Prompt
Return every line of the entries that includes the word "lines".

◆ ◆ ◆ ◆ ◆ ◆ ◆

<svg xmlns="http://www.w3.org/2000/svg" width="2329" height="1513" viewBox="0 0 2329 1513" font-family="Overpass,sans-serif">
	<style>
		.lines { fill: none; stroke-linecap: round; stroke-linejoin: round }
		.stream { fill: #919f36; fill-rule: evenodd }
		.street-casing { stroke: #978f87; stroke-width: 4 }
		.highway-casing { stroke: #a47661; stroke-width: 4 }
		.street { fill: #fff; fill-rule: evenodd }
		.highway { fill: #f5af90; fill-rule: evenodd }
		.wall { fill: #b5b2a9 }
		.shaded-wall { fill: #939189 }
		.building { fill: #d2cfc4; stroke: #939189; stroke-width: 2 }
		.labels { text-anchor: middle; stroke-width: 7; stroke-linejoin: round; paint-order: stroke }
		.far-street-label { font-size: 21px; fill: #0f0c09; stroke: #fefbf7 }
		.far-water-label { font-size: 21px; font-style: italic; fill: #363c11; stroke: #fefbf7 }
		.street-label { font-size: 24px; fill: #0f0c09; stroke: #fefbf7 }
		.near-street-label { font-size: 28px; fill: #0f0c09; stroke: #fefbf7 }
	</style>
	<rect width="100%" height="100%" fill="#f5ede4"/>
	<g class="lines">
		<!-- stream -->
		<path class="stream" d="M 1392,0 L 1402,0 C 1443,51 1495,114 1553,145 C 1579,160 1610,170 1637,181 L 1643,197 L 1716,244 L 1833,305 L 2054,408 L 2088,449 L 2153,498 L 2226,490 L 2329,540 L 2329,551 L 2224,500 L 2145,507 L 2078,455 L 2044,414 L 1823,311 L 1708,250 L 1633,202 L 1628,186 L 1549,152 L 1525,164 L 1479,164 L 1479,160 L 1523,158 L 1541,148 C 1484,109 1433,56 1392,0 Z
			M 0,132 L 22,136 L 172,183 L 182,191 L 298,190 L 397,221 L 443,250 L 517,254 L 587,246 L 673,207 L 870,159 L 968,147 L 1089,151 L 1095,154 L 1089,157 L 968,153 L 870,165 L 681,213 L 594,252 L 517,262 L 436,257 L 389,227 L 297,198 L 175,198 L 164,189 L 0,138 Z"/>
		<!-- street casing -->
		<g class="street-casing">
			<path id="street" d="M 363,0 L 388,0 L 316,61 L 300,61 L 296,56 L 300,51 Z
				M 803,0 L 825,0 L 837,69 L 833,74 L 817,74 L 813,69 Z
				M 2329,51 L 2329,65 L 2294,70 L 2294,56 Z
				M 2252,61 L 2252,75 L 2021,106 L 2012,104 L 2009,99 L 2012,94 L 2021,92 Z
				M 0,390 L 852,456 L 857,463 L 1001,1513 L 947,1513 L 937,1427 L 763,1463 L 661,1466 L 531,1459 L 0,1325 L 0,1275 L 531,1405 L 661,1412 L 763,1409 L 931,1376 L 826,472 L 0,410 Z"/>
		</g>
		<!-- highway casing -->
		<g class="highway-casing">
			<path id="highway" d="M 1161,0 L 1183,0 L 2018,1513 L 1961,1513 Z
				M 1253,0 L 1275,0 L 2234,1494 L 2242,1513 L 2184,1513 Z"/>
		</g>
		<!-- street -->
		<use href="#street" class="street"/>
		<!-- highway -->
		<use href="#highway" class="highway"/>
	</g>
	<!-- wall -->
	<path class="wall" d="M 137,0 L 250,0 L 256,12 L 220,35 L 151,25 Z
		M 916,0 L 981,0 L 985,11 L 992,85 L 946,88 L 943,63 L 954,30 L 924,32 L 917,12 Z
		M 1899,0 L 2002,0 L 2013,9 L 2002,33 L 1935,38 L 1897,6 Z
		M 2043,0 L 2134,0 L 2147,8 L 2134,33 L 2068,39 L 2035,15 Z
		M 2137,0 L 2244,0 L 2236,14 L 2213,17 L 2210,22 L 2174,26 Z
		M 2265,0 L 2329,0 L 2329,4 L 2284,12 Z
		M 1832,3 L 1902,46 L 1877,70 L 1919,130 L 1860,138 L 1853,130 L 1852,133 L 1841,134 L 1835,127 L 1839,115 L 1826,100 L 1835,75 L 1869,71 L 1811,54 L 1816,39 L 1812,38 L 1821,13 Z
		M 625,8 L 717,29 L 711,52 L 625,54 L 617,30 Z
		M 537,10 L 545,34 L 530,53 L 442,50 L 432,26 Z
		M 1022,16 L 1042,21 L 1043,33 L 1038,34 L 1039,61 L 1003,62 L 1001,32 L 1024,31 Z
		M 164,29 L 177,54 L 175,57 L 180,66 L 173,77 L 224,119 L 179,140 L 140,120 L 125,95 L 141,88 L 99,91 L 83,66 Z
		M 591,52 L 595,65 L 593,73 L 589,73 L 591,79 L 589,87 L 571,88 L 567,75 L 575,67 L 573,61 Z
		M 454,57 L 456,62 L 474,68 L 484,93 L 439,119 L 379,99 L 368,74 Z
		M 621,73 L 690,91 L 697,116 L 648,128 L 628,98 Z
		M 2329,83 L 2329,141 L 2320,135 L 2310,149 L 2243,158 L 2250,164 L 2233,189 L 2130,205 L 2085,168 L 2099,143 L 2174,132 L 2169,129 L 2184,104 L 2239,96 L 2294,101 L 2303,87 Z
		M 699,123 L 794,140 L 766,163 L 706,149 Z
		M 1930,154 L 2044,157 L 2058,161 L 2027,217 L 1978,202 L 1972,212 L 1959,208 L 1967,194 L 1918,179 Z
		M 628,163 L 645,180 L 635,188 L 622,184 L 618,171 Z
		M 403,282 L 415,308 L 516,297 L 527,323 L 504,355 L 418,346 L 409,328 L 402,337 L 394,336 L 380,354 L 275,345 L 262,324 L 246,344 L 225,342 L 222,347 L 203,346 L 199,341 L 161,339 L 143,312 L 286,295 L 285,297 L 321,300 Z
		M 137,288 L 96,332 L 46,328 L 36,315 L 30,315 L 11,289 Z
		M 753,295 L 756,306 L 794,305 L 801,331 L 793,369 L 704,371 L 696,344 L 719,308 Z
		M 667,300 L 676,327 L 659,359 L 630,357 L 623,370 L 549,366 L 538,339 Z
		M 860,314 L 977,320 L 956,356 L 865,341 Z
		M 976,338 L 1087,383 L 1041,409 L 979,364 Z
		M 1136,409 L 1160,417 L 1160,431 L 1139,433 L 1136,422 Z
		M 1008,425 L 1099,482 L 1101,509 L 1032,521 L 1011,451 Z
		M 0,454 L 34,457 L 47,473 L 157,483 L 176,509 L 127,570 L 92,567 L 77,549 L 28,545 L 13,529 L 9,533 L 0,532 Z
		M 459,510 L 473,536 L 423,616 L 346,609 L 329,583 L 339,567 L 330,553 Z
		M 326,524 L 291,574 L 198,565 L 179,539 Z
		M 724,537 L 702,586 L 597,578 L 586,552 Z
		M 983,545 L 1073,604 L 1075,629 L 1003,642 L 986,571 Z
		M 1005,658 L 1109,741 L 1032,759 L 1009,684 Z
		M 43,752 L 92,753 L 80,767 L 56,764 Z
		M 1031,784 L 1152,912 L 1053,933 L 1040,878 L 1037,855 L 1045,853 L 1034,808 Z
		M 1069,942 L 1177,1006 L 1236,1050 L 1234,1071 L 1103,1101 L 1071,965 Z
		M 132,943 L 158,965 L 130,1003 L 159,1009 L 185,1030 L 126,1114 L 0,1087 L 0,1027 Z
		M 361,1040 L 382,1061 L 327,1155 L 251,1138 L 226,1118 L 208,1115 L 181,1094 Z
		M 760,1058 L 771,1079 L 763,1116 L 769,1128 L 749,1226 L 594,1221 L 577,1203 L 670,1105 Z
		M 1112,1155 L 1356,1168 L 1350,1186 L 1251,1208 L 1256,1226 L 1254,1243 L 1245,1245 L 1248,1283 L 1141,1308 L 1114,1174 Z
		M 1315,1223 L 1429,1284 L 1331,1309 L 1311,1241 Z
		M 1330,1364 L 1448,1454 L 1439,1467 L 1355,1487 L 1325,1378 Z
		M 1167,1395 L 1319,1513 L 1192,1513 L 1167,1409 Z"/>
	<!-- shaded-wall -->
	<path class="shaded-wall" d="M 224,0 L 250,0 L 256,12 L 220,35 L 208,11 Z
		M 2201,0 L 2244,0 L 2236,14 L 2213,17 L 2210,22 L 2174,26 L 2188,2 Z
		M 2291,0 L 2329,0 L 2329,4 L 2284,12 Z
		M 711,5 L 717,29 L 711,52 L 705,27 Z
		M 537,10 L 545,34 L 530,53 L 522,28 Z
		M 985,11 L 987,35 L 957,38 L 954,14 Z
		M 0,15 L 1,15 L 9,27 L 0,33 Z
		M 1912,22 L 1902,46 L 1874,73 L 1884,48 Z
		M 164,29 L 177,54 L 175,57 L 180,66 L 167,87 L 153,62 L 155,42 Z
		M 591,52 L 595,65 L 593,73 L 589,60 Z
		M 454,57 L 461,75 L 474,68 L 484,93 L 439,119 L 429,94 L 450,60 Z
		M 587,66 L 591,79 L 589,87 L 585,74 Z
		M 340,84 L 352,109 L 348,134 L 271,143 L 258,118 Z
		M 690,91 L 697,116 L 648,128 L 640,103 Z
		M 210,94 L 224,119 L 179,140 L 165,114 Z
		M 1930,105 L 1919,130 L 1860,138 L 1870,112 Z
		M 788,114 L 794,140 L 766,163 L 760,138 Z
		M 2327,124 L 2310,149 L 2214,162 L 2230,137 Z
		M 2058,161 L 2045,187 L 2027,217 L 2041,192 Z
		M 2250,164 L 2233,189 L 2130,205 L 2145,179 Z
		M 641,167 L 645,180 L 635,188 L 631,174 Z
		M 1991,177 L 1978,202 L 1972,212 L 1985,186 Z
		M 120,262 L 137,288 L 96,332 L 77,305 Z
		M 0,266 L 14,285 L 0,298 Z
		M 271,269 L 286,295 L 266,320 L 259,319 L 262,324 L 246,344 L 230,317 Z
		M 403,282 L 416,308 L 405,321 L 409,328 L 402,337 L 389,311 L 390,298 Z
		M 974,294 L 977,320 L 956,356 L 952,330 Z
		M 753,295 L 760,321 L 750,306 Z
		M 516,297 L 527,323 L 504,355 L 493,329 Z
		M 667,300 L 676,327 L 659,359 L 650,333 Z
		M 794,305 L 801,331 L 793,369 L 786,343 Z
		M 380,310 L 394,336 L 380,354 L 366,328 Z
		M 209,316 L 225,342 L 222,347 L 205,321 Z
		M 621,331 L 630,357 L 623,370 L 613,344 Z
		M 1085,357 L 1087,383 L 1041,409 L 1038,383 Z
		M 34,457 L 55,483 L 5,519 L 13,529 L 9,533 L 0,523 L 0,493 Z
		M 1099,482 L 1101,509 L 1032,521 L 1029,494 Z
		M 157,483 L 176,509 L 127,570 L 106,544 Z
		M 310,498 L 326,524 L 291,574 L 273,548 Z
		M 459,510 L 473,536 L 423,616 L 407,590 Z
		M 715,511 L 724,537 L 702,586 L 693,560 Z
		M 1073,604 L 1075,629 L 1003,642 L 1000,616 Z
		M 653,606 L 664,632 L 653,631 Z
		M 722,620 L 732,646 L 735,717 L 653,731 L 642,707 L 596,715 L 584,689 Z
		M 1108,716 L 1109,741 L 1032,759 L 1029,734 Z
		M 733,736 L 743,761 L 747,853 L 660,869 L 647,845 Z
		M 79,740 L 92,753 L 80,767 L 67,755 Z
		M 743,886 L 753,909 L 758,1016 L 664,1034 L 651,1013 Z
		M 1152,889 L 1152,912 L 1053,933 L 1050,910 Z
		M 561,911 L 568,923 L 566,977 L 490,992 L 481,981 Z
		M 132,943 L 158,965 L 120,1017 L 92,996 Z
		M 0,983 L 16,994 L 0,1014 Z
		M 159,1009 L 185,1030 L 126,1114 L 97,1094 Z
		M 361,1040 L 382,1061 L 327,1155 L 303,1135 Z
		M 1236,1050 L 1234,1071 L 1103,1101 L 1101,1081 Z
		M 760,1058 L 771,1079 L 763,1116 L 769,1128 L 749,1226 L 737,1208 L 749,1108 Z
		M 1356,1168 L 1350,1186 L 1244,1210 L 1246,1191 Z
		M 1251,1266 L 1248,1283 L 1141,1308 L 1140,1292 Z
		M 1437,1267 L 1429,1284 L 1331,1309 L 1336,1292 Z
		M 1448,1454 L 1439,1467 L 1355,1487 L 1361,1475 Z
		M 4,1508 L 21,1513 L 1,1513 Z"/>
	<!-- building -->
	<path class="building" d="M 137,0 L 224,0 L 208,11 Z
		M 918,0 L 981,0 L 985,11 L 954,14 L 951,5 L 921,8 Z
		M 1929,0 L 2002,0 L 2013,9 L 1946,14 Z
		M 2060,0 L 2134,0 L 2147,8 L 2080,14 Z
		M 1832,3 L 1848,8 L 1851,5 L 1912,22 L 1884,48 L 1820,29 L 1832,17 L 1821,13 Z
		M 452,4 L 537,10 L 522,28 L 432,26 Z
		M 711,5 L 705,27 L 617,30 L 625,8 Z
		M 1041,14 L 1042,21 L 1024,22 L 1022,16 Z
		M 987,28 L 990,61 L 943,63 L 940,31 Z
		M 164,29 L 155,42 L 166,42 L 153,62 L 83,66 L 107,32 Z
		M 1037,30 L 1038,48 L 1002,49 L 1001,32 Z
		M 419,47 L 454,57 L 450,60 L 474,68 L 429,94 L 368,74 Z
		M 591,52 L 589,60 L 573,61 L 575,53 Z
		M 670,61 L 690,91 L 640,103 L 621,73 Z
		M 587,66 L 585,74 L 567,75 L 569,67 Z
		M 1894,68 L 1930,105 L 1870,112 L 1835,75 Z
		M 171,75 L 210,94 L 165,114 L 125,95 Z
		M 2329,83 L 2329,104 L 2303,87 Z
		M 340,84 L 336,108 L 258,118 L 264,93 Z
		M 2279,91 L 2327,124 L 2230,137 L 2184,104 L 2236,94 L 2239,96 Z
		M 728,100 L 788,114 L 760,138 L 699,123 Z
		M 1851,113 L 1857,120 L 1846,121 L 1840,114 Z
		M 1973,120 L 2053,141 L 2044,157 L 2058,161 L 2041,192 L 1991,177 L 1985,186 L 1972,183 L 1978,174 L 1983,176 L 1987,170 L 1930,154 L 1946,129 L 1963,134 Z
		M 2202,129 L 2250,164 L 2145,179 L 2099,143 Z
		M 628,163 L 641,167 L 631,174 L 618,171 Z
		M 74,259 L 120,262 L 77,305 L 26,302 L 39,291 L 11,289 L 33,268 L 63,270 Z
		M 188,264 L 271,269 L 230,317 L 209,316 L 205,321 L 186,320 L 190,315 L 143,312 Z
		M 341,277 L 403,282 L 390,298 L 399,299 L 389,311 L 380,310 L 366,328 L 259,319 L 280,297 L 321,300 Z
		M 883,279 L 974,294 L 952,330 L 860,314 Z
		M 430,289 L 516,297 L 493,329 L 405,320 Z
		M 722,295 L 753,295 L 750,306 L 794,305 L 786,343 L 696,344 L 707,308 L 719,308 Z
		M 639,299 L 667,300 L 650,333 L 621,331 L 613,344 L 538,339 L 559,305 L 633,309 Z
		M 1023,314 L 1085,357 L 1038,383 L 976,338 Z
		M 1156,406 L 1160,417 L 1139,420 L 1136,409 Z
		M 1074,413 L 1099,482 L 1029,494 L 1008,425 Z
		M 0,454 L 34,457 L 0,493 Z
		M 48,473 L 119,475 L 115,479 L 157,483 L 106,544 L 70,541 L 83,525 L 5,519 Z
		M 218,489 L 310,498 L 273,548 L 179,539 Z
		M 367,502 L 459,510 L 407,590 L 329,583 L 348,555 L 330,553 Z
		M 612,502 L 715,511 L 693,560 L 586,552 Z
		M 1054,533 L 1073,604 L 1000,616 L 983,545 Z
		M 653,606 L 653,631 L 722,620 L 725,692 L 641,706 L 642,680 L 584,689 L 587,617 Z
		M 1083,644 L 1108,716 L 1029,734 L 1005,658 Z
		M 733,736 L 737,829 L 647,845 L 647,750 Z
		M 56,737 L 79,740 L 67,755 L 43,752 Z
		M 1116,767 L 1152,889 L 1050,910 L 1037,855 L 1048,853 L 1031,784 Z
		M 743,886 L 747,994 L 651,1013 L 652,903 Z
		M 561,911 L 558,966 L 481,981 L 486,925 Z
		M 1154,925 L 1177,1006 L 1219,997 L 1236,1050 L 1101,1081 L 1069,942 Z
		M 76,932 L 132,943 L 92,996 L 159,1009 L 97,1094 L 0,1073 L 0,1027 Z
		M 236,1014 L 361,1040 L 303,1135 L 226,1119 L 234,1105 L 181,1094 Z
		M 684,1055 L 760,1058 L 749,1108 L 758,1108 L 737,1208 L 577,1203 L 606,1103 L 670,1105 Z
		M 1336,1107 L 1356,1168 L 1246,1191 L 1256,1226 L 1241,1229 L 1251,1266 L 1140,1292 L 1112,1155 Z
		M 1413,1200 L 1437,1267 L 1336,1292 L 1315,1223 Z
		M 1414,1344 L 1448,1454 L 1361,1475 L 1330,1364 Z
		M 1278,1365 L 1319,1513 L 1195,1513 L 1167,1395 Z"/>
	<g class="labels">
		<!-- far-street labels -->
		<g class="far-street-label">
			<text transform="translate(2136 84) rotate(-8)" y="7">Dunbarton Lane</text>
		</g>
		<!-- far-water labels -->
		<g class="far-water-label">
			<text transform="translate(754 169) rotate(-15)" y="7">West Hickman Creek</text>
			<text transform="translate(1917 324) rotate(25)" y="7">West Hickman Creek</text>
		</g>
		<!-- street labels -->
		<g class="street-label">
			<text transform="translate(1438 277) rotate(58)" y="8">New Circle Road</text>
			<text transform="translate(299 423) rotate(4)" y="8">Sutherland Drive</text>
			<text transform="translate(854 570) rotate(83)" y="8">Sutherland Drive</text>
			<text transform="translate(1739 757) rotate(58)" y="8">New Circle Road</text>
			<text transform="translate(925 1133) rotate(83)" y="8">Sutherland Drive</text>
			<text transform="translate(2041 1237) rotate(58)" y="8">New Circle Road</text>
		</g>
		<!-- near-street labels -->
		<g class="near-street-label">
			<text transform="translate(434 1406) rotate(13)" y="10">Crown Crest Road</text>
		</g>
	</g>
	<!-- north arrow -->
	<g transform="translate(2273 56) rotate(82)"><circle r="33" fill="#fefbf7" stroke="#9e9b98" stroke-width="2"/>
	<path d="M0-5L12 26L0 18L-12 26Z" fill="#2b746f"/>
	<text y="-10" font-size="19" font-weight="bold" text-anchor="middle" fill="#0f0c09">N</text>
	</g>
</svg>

◆ ◆ ◆ ◆ ◆ ◆ ◆

Written answer
		.lines { fill: none; stroke-linecap: round; stroke-linejoin: round }
	<g class="lines">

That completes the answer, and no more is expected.